そう、彼女は火の海の中、亮が無理矢理救った少女だったのだ。


「へぇ、ミナちゃん。偉いねぇ。ボクも誇らしいよぉ」

「チッ、適当言いやがって。」

「じゃあ、ミナちゃんの情報に免じて、今回は特別に報酬をあげちゃおうかなぁ?」

「本当か!」

「本当も本当。ダァーイ本当。ウサちゃーん。じゃあ診察するねぇ?」

「、、、ああ。」

「病気の様子はどうだい?」

「、、、よくない。」

「へへへ、どういう風に?」

「知ってるくせに、面白がりやがって!見てろ!」


右左切が苛立って立ち、深呼吸をし始める。

すると、身体がみるみる内に大きくなっていき、全身に透き通るような白い体毛が生え、頭には長い耳が伸びてきた。足はより、強靭になり、特徴的なギザ歯はより鋭くなっている。

そして、変化が終わると、右左切は筋骨隆々なウサギの獣人のような見た目に変化していた。


「グルルルル、、、やっぱりダメだな。抑えてないとこうなっちまう。」

「ねぇ、身体は痛くなぁい?苦しくなぁい?ボクは楽しい!」

「痛えし、苦しい。」

「へぇ、そうなんだ。じゃあいつもの出しとくねー?」


そういうとセールスマンはゴソゴソ鞄の中を漁る。そして何かを掴み、ニッコニコで取り出したのは拳銃だった。


バンッ!


拳銃から発せられた弾は右左切の胸の辺りに命中する。

撃たれた右左切はそのまま意識を失ってしまった。


「はい!投薬かんりょー。じゃあ、また今度、仕事お願いするからよろしくねえー。バイバーイ。」


セールスマンはそういって、部屋から出ていった。

部屋に残ったのはウサギのバケモノと一人の少女。ウサギのバケモノはゆっくりではあるが少しづつ縮んできているようだ。

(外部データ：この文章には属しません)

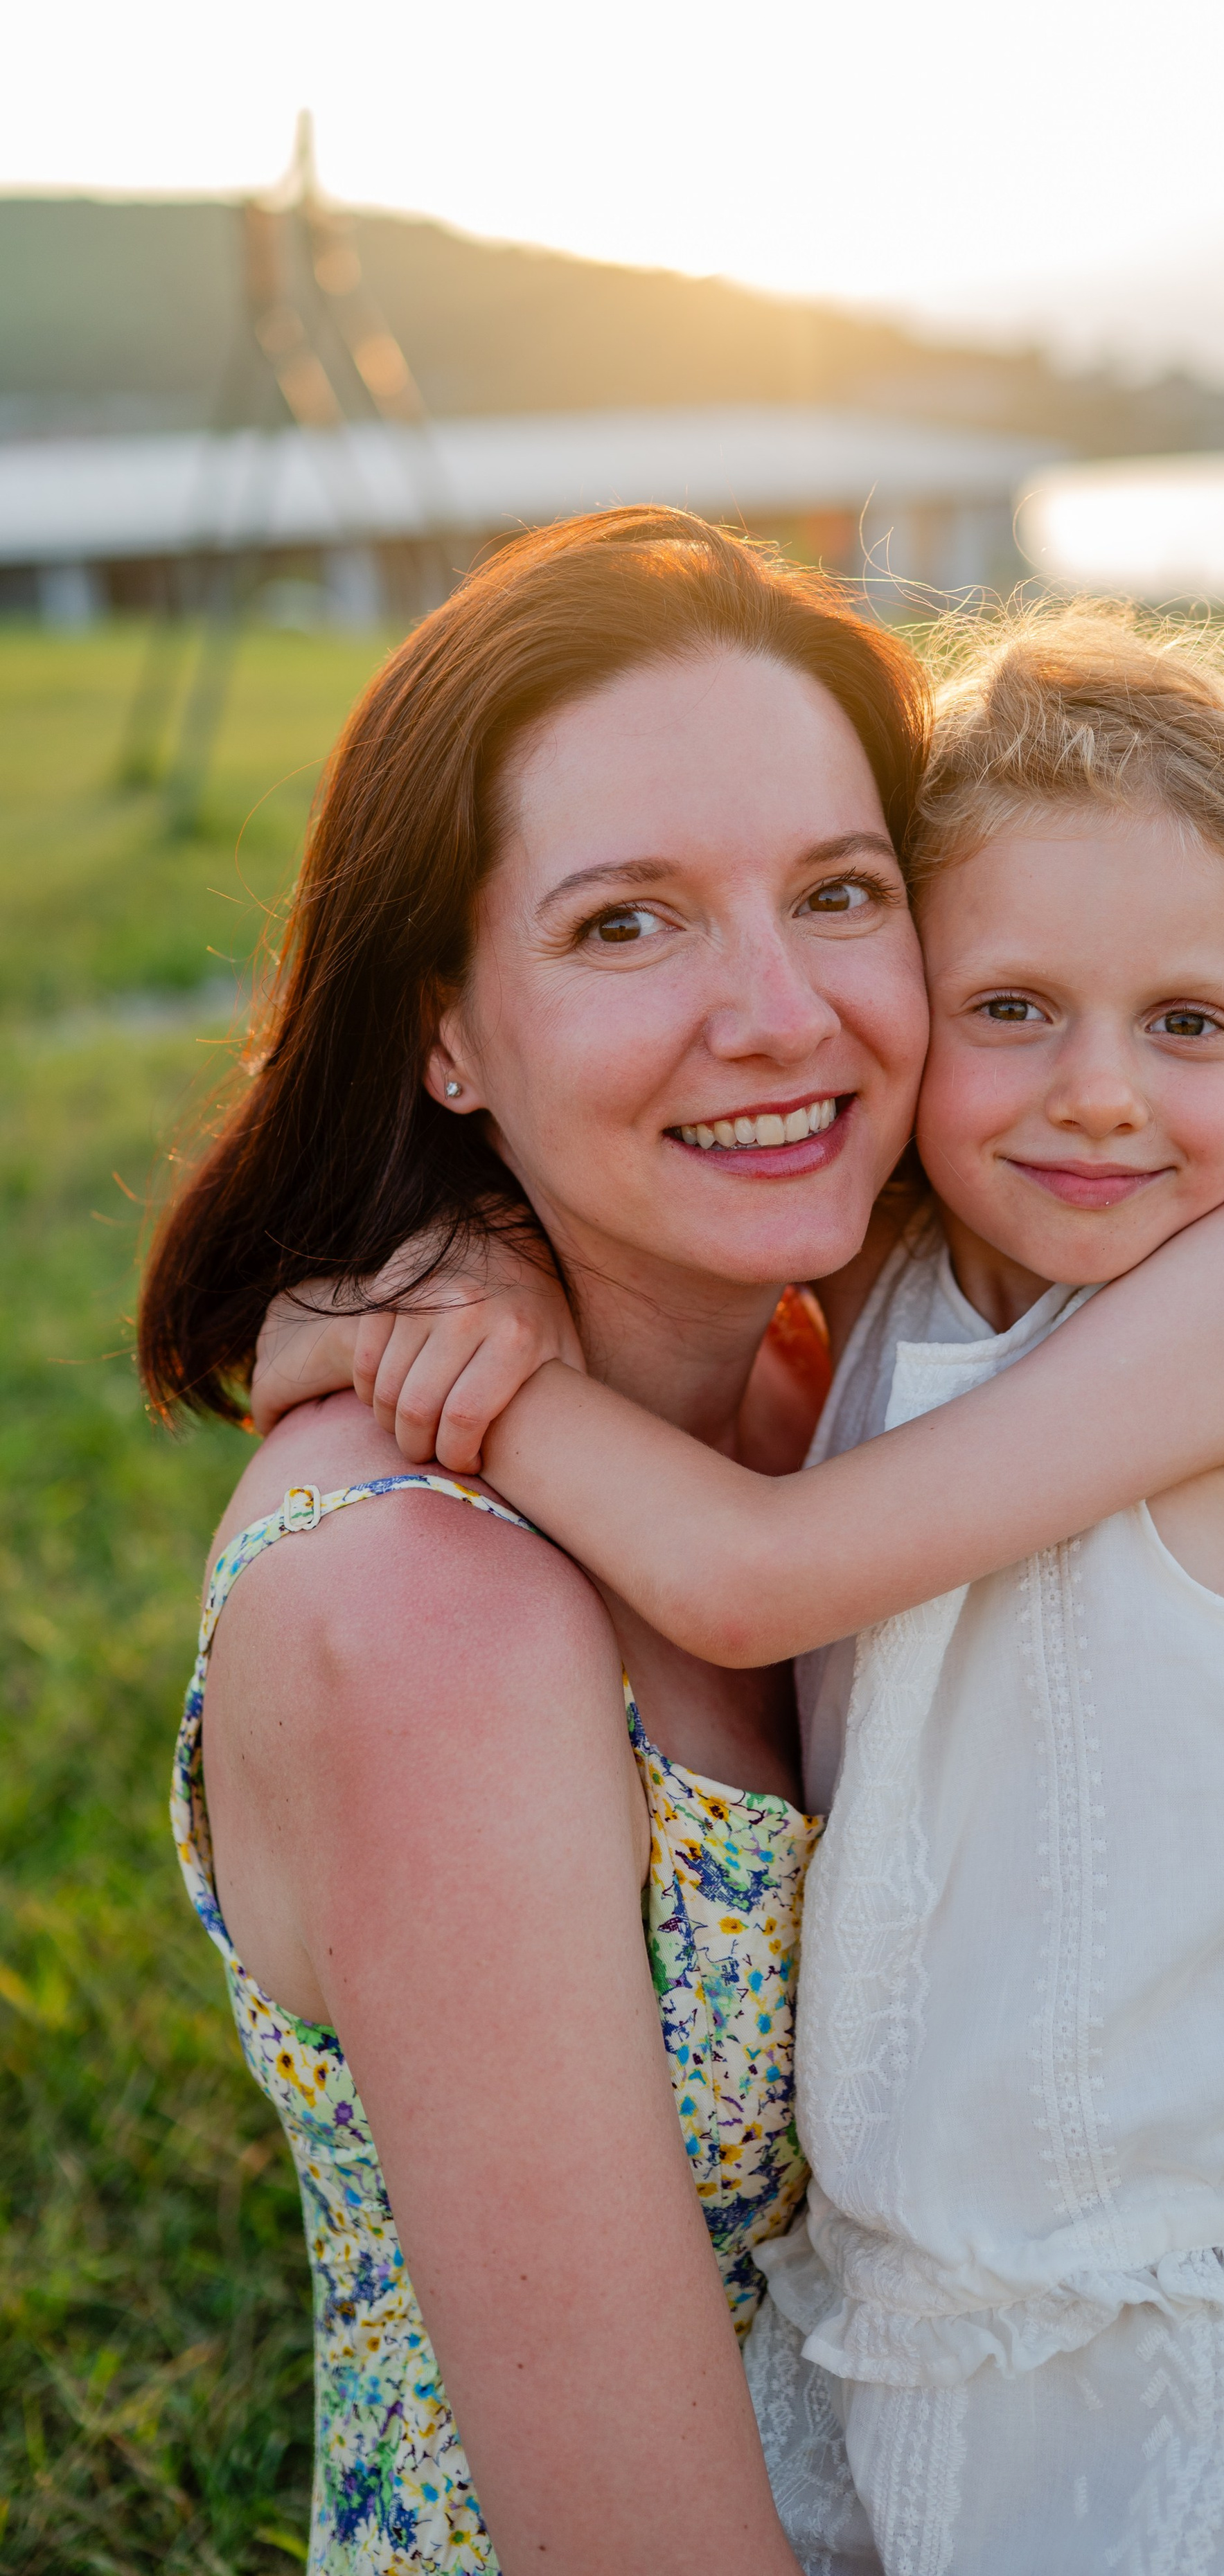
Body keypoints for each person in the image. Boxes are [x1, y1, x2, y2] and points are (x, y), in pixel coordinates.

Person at [264, 607, 1224, 2572]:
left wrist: (460, 1371)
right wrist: (428, 1306)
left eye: (1187, 1022)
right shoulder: (858, 1330)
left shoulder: (1209, 1298)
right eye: (1013, 1006)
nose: (1100, 1096)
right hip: (936, 2391)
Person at [139, 508, 938, 2573]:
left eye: (840, 893)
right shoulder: (423, 1610)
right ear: (445, 1030)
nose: (780, 1014)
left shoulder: (842, 1387)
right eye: (626, 926)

「湊、、、ごめんな。こんな、事に、付き合わせてしまって、、、兄ちゃんが、変な病気にかかるから、、、」


寝言のように、右左切は気絶しながらも喋っていた。

打って変わって、アパートから出たセールスマンはあいもかわらずニヤニヤしていた。


「フヘヘへへ、ウサちゃんはバカで助かるよねー。バケモノになる病気なんてある訳ないのに。桃太郎が鬼を倒して得た財宝は元々は誰のものなのか。本当に全部、鬼が村人から取ったものなのか。今となっては誰もわからない!」


鼻歌を歌いながら笑い、身体をくねらせている。


「さっき打ちこんだ薬も、本当にバケモノ化を抑えるものなのかな?そんなムカァーシムカシな事はさっぱりだけれど、直ぐに楽しいことにはなりそうだぁ。」


鼻歌はどんどん大きくなってくる。


「しかし、適当に能力を使ったらさぁ。適応できるやつだったよ。イヤァ困ったねぇ。いや、便利かも?、、、どっちでもいいか!」


鼻歌はヒートアップし、佳境に入る。


「と♩り♪あ、え、ず🎵、、、桃ちゃんに報告だけしとこうかなぁ🎶」


セールスマンはそのまま歌いながら、暗い暗い闇に溶けて消えていった。